Everything looked great. In February 2005 his Cancer came back. What another shot in the arm. I know he doesn't want to go thru the Chemo again. We talked about the options available. He decided that he would go back to John's Hopkins for some very agressive Radiation Treatment. They actually pumped this into his blood stream. I didn't leave his side during the process, i could tell he was actually scared even though he did not want me to know.
He kept up on his monthly check up visits, everything looked ok until he went on Winter Vacation in October 2005 to Florida, within 3 weeks i got a call that he was in the hospital.

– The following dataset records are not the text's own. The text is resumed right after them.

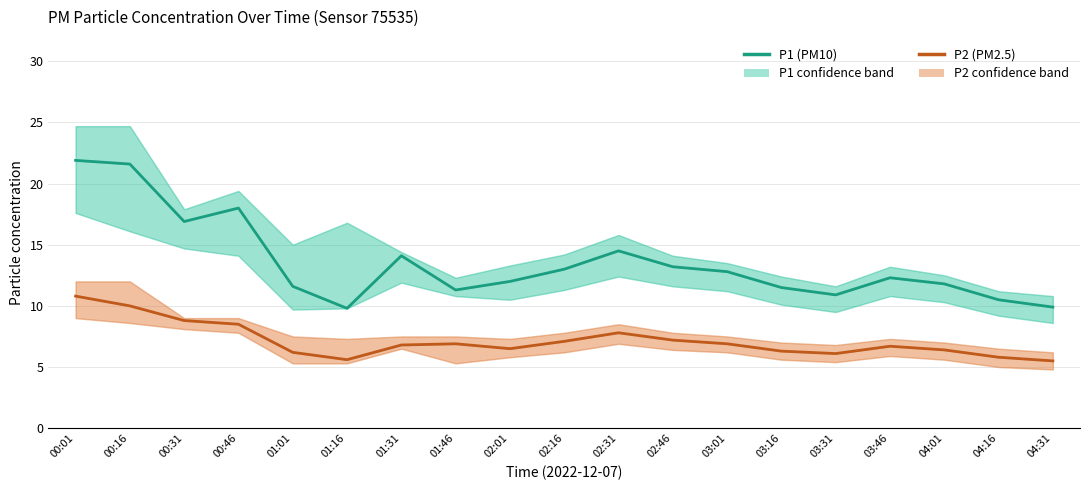

Which series has the widest spread of values?

P1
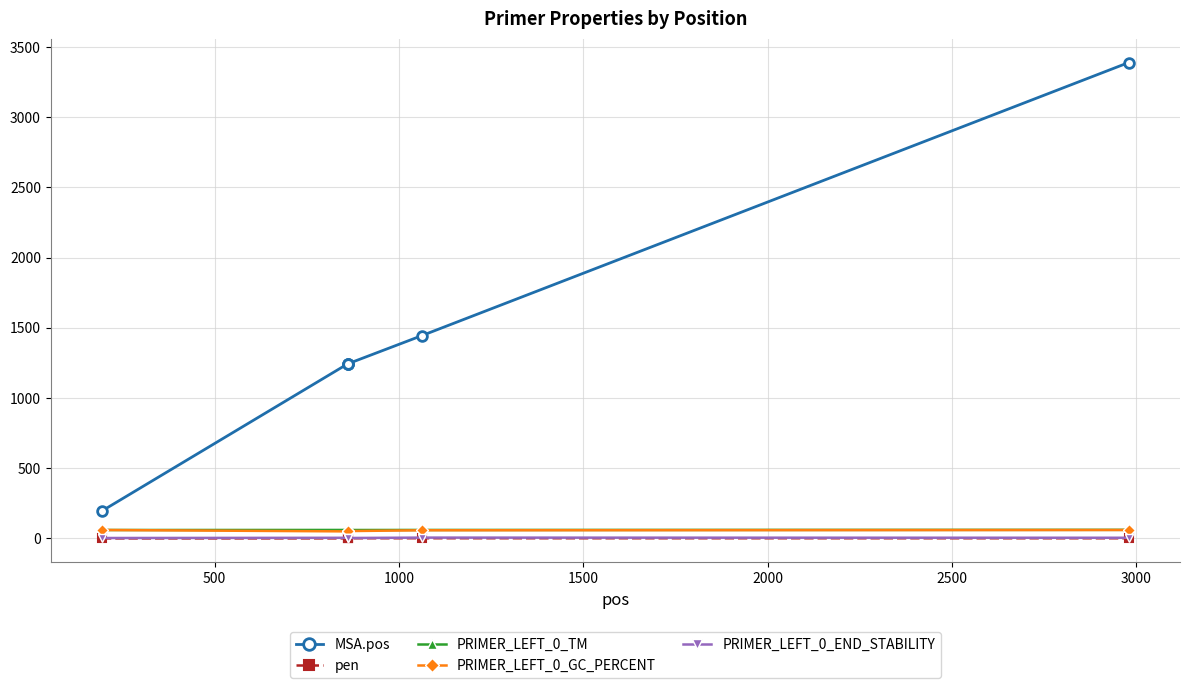

Which series has the widest spread of values?

MSA.pos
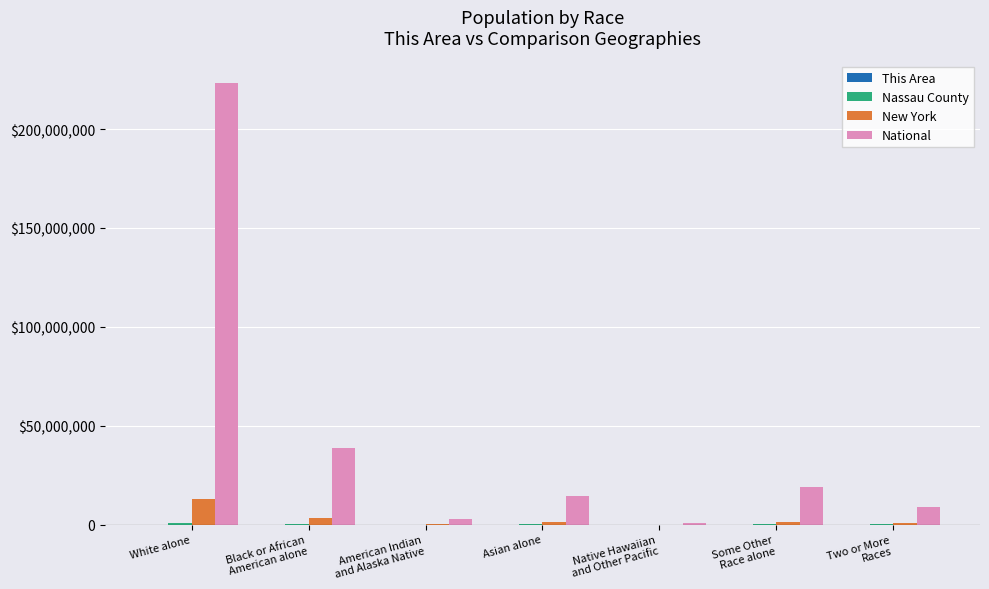

Reading right to left, transcribe all the data shown in this chart.

This Area: Two or More
Races=202	Some Other
Race alone=1269	Native Hawaiian
and Other Pacific=6	Asian alone=90	American Indian
and Alaska Native=36	Black or African
American alone=2696	White alone=1246
Nassau County: Two or More
Races=31908	Some Other
Race alone=75211	Native Hawaiian
and Other Pacific=336	Asian alone=102266	American Indian
and Alaska Native=3185	Black or African
American alone=149049	White alone=977577
New York: Two or More
Races=585849	Some Other
Race alone=1441563	Native Hawaiian
and Other Pacific=8766	Asian alone=1420244	American Indian
and Alaska Native=106906	Black or African
American alone=3073800	White alone=12740974
National: Two or More
Races=9009073	Some Other
Race alone=19107368	Native Hawaiian
and Other Pacific=540013	Asian alone=14674252	American Indian
and Alaska Native=2932248	Black or African
American alone=38929319	White alone=223553265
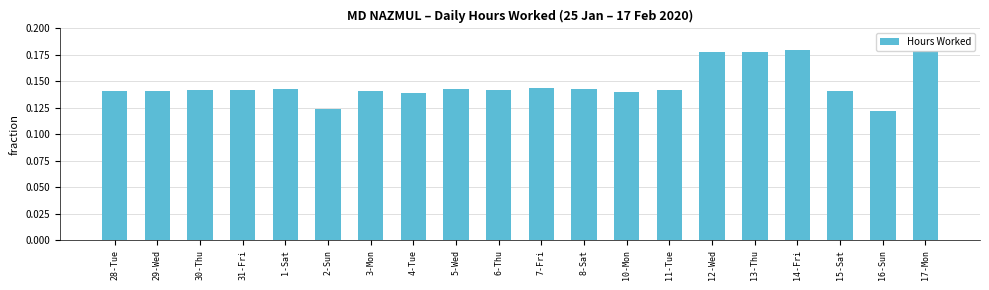

True or false: the data shows 0.0 at 2-Sun.

False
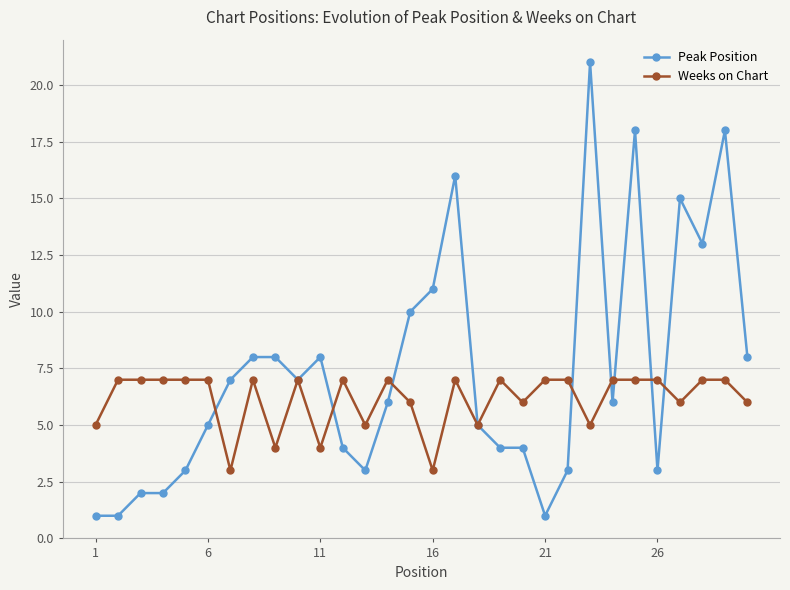

At how many categories does at least one series exceed 17?

3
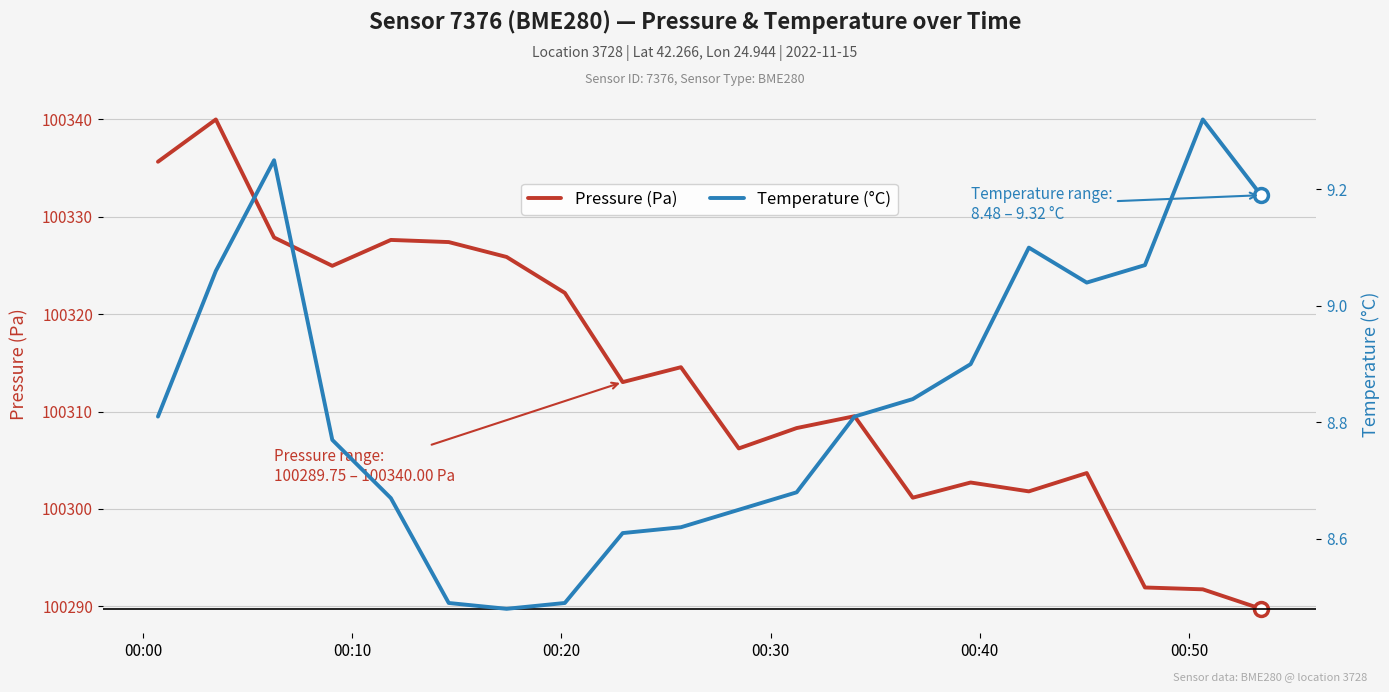

How many data points does each series have?

20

I flew down talked with the Dr.'s & we decided to bring him back home. We got with the specialists, the diagnosis, his lungs were filling up with fluid. He was slowly dying. While he looked healthy he was not. His Kidney's were failing.
My Dad started going in the hospital weekly to have his lungs drained. Weekly turned to every 4 days, then to every 3. My Dad was dying. From January 2006 until his passing in March I was with him everyday, sitting by his side talking & helping him thru this the best i knew how. His last evening of life he told me to go home & be with my family, I didn't want to but he insisted. The next morning i went back to my dad's at around 6am. His eyes were glassy & would not respond to my words. He had gone into a coma sometime during the nite. I held his hand, kissed his forehead, hugged him, taled with him, until he took his last breath of air at 6:57pm on March 12, 2006.

I will never forget about my dad, I think about him everyday & when i do sometimes i laugh & sometimes i get teary eyed. Sorry for your loss, He will be missed.